Home Improvement

A Chennai community struggles to leave behind the streets

Shiva Raj and 11 other members of his community obtained loans to buy autorickshaws. palani kumar / pep collective for the caravan
01 April, 2019

Shiva Raj was born on a footpath. He grew up on the streets. As a five-year-old, unable to afford a real football, he would kick around broken clay cups and paper balls. His earliest memories are of a sky bracketed by foliage, decrepit buildings and perforated plastic sheets, of huddling under cornices to prevent getting wet in the rains, of fighting for a little shade when the summer sun baked the tar on Chennai’s roads.

His father repaired umbrellas and plastic buckets for a living. In the Margazhi month—which stretches from the middle of December to mid January—his parents managed to earn a little more as fortune tellers for slum dwellers preparing for the festival of Pongal. But these odd jobs did little to make ends meet, and a permanent home and access to school were out of reach. Raj would join his brother and three sisters, as well as other street children, in roaming the footpaths all day, occasionally disrupting the already hectic traffic. “We moved from one place to another throughout the day, sometimes with our parents, sometimes by ourselves,” Shiva, who is now 31 years old, recalled when we met in September 2018.

“We never begged,” he said. “We lived in the streets. We had no home. People threw money at us.” The stigma of begging is a burden Shiva has struggled to shed over the years. Today, he drives an autorickshaw, seeking to earn a steady income. He is also a big brother of sorts for his extended family, which belongs to the Indra Devendrakulam community. Formerly known as the Pallar caste, the community has traditionally practised tenant agriculture, and forms the second-largest scheduled caste in the state. Many members of the community have migrated to Chennai over the years, though the absence of housing and employment opportunities forced them into an itinerant existence, begging or performing odd jobs for a living.

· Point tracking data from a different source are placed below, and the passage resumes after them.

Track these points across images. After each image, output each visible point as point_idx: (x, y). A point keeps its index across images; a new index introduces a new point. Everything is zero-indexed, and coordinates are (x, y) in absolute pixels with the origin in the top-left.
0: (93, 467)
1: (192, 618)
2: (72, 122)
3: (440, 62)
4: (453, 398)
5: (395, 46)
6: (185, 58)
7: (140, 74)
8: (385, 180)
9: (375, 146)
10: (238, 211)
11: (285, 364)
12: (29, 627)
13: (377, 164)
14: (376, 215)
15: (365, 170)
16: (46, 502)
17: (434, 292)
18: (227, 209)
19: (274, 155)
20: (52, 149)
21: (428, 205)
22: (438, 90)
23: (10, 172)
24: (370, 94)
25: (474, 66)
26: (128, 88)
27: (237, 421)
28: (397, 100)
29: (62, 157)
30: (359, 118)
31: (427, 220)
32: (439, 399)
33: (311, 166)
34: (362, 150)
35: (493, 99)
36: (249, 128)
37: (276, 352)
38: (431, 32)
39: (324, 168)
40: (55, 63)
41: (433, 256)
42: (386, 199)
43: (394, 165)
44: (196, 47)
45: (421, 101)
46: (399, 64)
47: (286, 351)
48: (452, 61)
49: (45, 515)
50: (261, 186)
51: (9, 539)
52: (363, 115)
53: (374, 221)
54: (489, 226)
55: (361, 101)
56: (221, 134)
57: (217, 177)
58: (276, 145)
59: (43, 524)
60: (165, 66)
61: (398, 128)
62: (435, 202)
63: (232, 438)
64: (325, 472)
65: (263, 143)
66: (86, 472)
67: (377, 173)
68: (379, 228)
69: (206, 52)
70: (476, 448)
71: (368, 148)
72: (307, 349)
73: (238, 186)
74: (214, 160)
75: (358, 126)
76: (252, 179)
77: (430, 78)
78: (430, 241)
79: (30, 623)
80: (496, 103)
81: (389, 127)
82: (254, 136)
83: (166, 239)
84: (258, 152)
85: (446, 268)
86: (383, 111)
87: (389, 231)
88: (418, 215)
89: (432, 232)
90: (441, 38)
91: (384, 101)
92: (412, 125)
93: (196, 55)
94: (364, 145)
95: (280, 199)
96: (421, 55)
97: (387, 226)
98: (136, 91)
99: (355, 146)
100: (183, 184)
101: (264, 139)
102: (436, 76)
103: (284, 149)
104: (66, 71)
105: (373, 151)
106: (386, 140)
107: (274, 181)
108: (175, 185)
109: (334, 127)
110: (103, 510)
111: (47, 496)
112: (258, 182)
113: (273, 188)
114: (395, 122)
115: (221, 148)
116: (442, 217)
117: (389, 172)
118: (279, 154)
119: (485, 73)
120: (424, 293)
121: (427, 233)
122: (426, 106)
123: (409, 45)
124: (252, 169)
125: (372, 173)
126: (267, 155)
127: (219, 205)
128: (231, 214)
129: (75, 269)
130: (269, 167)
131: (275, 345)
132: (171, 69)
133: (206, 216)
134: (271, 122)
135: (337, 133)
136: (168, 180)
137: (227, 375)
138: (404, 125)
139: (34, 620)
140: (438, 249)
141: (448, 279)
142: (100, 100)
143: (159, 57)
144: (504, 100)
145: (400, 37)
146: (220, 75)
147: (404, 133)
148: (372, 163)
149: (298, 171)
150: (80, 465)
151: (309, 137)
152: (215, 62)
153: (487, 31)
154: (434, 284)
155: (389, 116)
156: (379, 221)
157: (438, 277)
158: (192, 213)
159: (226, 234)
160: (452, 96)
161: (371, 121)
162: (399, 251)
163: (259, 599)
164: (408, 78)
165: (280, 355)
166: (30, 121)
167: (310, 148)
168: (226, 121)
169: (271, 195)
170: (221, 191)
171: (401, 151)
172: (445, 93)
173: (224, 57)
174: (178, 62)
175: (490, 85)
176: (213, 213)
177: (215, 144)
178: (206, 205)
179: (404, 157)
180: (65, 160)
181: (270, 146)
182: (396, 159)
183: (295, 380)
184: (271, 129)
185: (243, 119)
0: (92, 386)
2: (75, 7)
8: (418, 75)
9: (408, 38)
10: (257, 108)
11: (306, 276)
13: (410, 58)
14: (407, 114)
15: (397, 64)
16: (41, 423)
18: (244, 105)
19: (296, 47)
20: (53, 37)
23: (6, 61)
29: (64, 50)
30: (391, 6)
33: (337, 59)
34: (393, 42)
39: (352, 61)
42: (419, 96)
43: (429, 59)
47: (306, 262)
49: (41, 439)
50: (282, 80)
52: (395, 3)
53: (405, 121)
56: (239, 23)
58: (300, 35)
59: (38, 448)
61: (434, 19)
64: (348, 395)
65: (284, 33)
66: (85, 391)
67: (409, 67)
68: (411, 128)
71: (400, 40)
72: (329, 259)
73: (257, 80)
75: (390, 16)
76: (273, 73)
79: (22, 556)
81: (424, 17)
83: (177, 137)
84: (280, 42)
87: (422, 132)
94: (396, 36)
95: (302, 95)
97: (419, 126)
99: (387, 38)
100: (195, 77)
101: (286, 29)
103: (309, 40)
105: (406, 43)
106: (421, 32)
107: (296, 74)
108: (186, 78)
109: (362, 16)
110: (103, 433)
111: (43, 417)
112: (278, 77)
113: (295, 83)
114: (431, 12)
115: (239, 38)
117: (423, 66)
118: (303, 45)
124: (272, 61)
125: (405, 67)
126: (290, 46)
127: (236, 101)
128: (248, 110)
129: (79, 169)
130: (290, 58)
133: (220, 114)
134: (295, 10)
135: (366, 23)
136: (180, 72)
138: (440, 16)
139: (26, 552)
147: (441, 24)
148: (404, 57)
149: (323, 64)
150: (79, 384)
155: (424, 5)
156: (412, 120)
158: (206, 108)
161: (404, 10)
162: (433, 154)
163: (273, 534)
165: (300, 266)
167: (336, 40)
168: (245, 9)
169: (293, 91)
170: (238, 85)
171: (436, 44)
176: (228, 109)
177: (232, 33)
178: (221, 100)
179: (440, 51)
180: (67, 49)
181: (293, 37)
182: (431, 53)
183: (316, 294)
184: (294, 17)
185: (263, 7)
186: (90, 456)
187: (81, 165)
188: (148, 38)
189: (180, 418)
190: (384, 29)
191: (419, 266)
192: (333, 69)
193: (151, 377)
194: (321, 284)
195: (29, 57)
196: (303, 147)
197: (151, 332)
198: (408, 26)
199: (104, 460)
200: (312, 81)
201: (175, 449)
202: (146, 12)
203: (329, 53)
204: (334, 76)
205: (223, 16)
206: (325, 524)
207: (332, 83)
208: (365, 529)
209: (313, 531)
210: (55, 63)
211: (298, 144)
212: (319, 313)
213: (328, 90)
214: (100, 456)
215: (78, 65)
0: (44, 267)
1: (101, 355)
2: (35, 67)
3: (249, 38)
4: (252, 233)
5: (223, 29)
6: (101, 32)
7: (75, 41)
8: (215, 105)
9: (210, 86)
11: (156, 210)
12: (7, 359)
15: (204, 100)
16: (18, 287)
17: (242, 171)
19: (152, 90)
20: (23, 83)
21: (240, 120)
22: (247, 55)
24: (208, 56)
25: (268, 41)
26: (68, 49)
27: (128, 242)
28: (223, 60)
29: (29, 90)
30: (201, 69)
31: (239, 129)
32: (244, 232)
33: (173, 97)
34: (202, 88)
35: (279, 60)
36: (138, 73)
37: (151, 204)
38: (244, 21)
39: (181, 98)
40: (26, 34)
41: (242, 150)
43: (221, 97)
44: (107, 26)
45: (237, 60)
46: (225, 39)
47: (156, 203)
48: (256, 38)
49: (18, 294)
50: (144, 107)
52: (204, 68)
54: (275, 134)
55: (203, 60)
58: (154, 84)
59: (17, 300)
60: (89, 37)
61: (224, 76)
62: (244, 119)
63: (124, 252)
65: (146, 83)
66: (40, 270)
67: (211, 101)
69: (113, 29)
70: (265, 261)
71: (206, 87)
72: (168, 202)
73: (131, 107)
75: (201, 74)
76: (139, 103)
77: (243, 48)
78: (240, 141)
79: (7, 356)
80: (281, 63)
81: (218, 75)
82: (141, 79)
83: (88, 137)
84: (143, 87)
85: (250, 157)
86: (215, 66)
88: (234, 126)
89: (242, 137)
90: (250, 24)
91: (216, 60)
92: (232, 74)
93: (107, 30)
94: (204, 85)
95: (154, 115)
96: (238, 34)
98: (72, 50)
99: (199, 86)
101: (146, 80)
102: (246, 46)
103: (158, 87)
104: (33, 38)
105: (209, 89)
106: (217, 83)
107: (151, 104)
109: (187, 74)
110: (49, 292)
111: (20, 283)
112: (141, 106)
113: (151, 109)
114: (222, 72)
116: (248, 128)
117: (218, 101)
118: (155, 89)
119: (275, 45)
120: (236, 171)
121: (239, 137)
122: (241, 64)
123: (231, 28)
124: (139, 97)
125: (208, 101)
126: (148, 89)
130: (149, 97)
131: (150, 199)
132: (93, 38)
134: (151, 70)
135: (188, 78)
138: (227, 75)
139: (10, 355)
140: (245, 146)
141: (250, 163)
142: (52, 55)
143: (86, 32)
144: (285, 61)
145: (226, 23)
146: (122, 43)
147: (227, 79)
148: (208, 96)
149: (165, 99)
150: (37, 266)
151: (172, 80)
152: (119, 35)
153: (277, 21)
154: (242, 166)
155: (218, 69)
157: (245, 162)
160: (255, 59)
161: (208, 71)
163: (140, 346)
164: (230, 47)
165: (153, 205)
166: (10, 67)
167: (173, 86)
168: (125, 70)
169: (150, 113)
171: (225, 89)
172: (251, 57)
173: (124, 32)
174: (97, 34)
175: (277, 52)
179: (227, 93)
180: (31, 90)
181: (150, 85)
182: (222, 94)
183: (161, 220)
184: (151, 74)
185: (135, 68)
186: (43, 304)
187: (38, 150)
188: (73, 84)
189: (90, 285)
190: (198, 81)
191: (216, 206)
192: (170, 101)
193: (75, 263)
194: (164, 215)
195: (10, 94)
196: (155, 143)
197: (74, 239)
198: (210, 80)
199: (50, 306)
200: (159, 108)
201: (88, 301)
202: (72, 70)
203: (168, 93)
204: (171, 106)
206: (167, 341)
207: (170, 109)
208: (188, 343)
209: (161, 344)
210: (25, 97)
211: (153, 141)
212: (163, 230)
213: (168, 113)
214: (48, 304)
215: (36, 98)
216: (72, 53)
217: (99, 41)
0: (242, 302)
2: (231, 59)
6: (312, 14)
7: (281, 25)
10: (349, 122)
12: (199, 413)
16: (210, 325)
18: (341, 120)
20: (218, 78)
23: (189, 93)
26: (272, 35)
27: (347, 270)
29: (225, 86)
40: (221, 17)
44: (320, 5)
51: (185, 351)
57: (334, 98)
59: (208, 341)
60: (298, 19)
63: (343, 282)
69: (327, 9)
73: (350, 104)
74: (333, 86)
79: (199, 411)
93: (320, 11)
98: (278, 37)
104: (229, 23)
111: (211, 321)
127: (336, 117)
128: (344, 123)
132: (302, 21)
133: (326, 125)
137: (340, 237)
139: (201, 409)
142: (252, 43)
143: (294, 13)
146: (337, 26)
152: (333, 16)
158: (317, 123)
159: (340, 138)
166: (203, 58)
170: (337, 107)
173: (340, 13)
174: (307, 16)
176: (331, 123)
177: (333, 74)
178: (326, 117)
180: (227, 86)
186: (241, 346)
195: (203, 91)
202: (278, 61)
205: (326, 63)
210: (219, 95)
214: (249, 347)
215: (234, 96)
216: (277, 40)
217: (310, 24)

Shiva’s life was transformed when he was ten years old, in 1998. Uma Venkatachalam, a social activist, spotted him and convinced his parents to enrol him and a few others into a local government school. Around the same time, the Tamil Nadu government tried to rehabilitate Chennai’s homeless population by providing them tax-free plots of land at the outskirts of the city. Shiva’s father and uncles pooled their meagre savings and built for themselves, for the first time in their lives, real homes that had brightly painted concrete walls.